### What needs to be done
Print the data below exactly, but only the lines from the one containing "Zainwestuj w firany na taras!" down to the one containing "Jak pralka slim sprawdza się na co dzień?", inclusive.

### Saved entries
---+---

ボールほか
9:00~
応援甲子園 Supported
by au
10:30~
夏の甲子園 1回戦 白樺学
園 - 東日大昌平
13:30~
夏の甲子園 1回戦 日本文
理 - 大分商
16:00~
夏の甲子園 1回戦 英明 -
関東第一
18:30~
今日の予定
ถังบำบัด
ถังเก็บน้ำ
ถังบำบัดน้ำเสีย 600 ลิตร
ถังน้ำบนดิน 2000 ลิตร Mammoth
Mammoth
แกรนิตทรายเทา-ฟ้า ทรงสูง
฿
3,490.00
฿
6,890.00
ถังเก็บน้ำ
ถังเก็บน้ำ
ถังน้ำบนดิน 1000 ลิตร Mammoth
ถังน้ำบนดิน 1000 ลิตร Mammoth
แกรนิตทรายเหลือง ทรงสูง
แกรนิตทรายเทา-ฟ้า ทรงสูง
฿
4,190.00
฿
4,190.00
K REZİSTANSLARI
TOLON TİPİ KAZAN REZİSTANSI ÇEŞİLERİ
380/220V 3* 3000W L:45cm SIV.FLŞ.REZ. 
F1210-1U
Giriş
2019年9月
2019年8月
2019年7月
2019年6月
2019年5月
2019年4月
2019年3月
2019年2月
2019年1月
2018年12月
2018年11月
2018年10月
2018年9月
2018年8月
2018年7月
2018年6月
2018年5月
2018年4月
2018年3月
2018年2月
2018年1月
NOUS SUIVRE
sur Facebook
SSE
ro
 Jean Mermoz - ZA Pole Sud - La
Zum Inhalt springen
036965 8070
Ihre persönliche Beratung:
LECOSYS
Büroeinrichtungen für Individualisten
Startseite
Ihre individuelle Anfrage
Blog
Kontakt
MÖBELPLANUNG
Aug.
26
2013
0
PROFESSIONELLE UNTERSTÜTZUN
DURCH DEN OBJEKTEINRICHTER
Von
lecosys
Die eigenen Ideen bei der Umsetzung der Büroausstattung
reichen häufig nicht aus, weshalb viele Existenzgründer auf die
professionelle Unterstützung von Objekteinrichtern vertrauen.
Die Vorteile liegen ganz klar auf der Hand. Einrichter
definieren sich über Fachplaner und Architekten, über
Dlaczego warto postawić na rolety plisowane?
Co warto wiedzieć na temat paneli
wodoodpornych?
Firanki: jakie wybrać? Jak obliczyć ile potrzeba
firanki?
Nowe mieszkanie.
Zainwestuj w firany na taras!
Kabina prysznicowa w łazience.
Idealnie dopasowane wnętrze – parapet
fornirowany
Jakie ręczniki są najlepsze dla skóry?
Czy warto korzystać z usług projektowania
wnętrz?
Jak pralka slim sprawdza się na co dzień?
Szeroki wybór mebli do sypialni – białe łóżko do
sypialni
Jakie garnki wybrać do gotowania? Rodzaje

---+---

### Solution to the problem
Zainwestuj w firany na taras!
Kabina prysznicowa w łazience.
Idealnie dopasowane wnętrze – parapet
fornirowany
Jakie ręczniki są najlepsze dla skóry?
Czy warto korzystać z usług projektowania
wnętrz?
Jak pralka slim sprawdza się na co dzień?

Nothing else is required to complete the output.